Boris Johnson faces repeated calls to quit during bruising PMQs session

·4 min read

Boris Johnson endured repeated calls for him to quit during a bruising Prime Minister’s Questions, with one senior Tory MP urging: “In the name of God, go.”

The Prime Minister sought to dismiss the blow of his backbench MP Christian Wakeford defecting to Labour minutes before the session, and insisted the Tories will “win again in Bury South”.

But MPs on the opposition benches queued up to call for Mr Johnson to leave his post amid allegations over partying in Downing Street during the pandemic.

It culminated in Conservative former cabinet minister David Davis explaining how he has spent weeks defending Mr Johnson from “angry constituents”, including by reminding them of the “successes of Brexit”.

But he said: “I expect my leaders to shoulder the responsibility for the actions they take.

“Yesterday he did the opposite of that.

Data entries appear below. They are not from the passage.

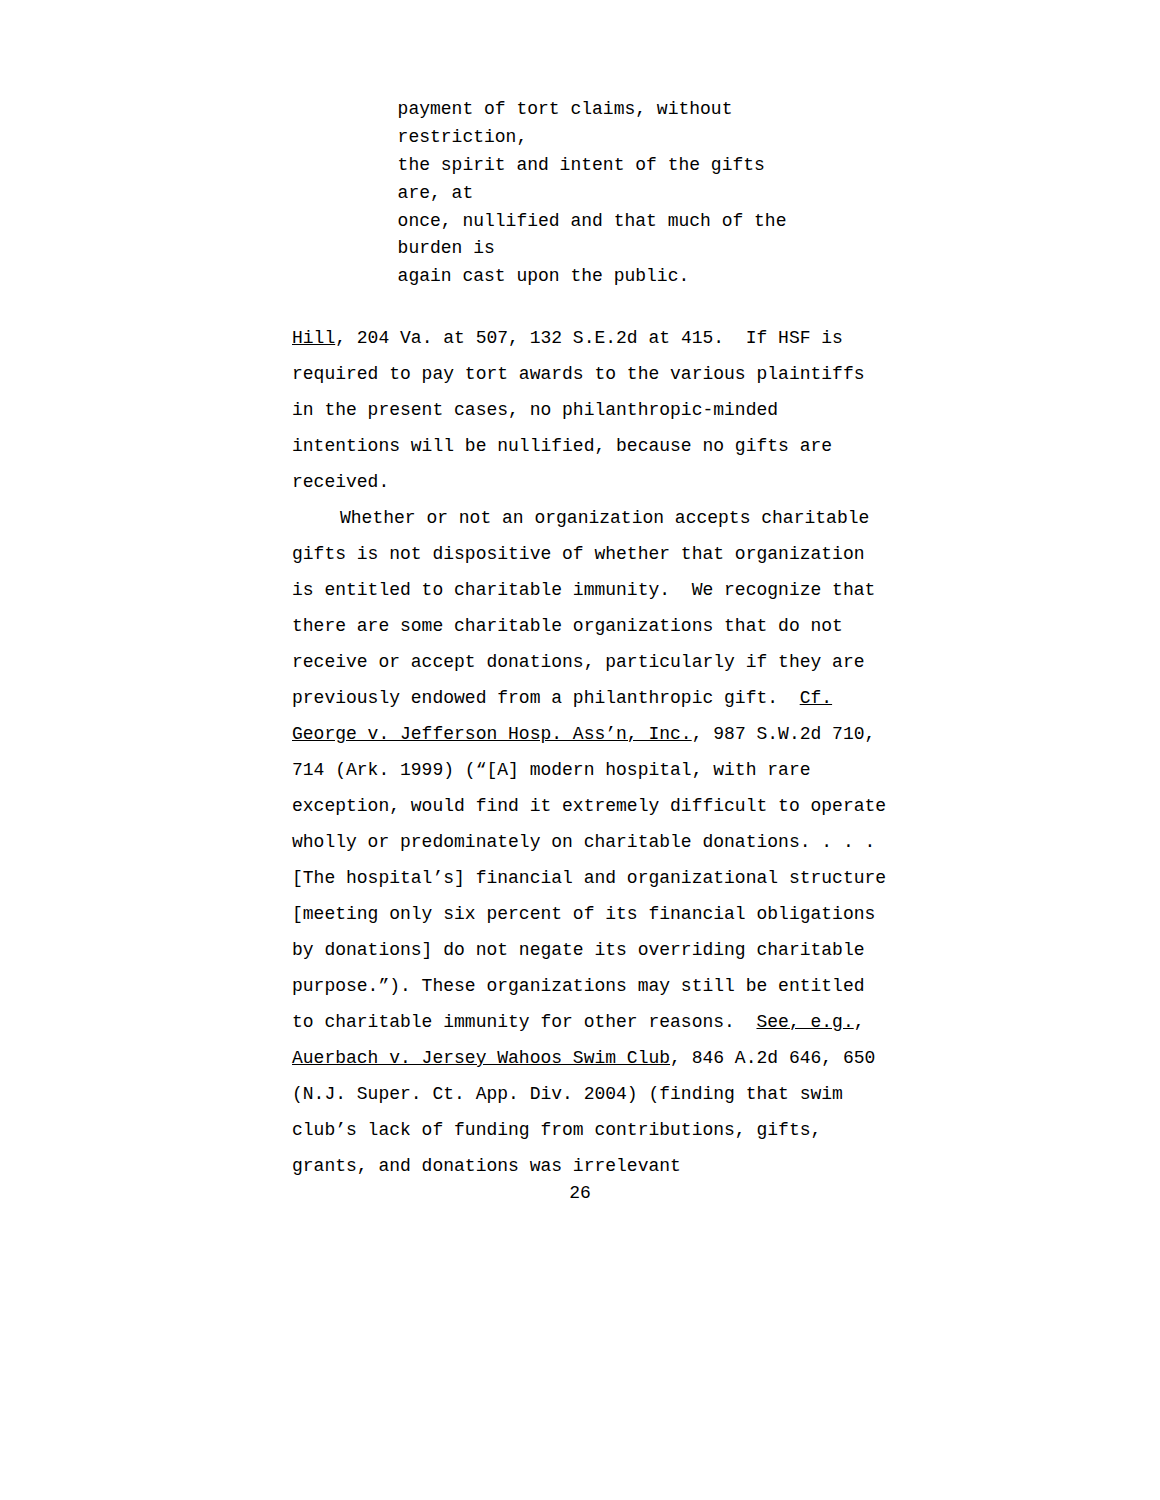payment of tort claims, without restriction,
the spirit and intent of the gifts are, at
once, nullified and that much of the burden is
again cast upon the public.
Hill, 204 Va. at 507, 132 S.E.2d at 415. If HSF is required to pay tort awards to the various plaintiffs in the present cases, no philanthropic-minded intentions will be nullified, because no gifts are received.
Whether or not an organization accepts charitable gifts is not dispositive of whether that organization is entitled to charitable immunity. We recognize that there are some charitable organizations that do not receive or accept donations, particularly if they are previously endowed from a philanthropic gift. Cf. George v. Jefferson Hosp. Ass’n, Inc., 987 S.W.2d 710, 714 (Ark. 1999) (“[A] modern hospital, with rare exception, would find it extremely difficult to operate wholly or predominately on charitable donations. . . . [The hospital’s] financial and organizational structure [meeting only six percent of its financial obligations by donations] do not negate its overriding charitable purpose.”). These organizations may still be entitled to charitable immunity for other reasons. See, e.g., Auerbach v. Jersey Wahoos Swim Club, 846 A.2d 646, 650 (N.J. Super. Ct. App. Div. 2004) (finding that swim club’s lack of funding from contributions, gifts, grants, and donations was irrelevant
26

So, I will remind him of a quotation which may be familiar to his ear: Leopold Amery to Neville Chamberlain.

“You have sat too long here for any good you have been doing. In the name of God, go.”

Mr Johnson replied: “I must say to him, I don’t know what he is talking about.

“What I can tell him – I don’t know what quotation he is alluding to – what I can tell him is and I think have told this House repeatedly, I take full responsibility for everything done in this Government and throughout the pandemic.”

Earlier, Sir Keir Starmer said the Prime Minister’s defence requires the public to believe that “as he waded through the empty bottles and platters of sandwiches, he didn’t realise it was a party”.

PMQs at Westminster
Deputy Labour Leader Angela Rayner waves at Prime Minister Boris Johnson (House of Commons/PA)

He also said: “If the Prime Minister thinks the only accusation he faces is that he once had a beer with a takeaway then Operation Save Big Dog is in deeper trouble than I thought.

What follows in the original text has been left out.